Selected excerpt:
Accelerate Your Website By Using Varnish With Apache
As a website’s traffic increases, you can often find that the site is repeatedly serving the same files over and over again from disk. This can cause a problem whereby the server can reach the performance limits of its disks repeatedly loading and serving the same files to visitors. This problem is exacerbated by media heavy sites and others where a lot of static content is returned to the browser. This is where Varnish comes in. Acting as a layer between the web server and the browser, its job is to cache regularly requested items in memory to allow it to serve them faster while also reducing the load on your disks.
In this tutorial we’ll be using Varnish with the Apache web server. These instructions are valid for systems running Debian Linux, or a related distribution such as Ubuntu. We’ll assume you already have your server configured running Apache with some virtualhosts configured.

What the exercise asks:
Update the Varnish tutorial starting at "Accelerate Your Website" and ending at "on your disks.", changing "web server" to "HTTP server" throughout that part.

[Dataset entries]

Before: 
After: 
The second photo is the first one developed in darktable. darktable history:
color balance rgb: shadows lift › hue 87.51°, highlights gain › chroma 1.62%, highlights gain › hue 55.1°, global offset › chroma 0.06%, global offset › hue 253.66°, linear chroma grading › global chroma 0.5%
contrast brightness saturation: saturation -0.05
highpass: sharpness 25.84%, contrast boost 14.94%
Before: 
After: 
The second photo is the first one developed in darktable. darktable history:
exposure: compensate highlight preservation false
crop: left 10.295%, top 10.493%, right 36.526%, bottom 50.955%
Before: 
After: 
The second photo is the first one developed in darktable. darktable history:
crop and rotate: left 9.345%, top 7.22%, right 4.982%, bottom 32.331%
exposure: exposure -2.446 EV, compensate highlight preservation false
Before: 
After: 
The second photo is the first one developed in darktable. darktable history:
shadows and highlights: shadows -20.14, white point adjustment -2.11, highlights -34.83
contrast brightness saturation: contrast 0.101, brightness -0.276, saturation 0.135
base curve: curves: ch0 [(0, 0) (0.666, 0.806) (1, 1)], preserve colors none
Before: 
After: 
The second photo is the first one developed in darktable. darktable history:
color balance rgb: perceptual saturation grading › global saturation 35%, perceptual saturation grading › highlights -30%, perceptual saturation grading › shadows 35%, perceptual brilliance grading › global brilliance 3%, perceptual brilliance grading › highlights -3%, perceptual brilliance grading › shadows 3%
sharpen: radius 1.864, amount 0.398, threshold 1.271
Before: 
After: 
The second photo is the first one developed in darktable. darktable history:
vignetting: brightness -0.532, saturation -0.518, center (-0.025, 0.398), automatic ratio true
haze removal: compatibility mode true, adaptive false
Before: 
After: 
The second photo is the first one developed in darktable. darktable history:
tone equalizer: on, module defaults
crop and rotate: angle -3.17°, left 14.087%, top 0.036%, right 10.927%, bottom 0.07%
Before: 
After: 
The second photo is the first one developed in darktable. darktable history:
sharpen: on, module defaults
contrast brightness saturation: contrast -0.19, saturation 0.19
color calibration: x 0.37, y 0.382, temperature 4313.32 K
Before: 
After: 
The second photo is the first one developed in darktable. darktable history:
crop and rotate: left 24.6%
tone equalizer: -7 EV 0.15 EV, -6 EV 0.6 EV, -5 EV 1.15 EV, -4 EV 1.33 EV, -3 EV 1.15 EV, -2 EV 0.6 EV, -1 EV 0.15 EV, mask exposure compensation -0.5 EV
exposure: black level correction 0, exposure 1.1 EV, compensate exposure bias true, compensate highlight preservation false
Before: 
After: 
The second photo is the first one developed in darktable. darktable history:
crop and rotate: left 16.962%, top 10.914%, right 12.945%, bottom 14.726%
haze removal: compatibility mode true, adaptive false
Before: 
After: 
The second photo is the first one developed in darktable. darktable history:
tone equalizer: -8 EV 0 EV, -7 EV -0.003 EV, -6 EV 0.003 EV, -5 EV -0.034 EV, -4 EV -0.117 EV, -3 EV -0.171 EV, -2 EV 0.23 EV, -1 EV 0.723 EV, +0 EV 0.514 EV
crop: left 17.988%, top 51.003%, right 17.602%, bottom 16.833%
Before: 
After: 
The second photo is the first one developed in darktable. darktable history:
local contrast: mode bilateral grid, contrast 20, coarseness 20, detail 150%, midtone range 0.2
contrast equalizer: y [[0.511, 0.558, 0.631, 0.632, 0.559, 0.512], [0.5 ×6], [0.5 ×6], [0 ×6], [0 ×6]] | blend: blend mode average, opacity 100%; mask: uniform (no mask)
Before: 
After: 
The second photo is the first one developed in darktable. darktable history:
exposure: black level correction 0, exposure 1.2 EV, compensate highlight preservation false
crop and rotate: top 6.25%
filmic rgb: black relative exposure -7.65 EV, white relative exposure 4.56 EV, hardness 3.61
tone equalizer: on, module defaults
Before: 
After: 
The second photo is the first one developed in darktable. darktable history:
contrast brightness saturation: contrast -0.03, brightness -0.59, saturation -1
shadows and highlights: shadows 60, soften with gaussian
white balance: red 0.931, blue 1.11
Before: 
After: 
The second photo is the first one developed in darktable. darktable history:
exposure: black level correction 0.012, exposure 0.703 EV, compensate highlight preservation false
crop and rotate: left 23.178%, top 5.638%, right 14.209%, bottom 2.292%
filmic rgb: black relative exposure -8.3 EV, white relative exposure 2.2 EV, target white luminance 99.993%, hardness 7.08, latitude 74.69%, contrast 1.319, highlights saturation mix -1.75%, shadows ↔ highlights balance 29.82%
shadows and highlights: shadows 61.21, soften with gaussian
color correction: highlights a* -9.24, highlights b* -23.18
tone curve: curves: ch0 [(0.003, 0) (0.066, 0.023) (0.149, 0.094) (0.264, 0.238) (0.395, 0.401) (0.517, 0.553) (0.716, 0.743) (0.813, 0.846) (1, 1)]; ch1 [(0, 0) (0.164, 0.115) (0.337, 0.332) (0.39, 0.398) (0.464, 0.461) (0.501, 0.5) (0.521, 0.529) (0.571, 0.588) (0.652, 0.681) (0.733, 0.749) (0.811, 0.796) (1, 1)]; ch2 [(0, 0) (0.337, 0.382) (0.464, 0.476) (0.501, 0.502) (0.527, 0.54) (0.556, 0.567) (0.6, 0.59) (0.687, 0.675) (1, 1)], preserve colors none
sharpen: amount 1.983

Response area:
Accelerate Your Website By Using Varnish With Apache
As a website’s traffic increases, you can often find that the site is repeatedly serving the same files over and over again from disk. This can cause a problem whereby the server can reach the performance limits of its disks repeatedly loading and serving the same files to visitors. This problem is exacerbated by media heavy sites and others where a lot of static content is returned to the browser. This is where Varnish comes in. Acting as a layer between the HTTP server and the browser, its job is to cache regularly requested items in memory to allow it to serve them faster while also reducing the load on your disks.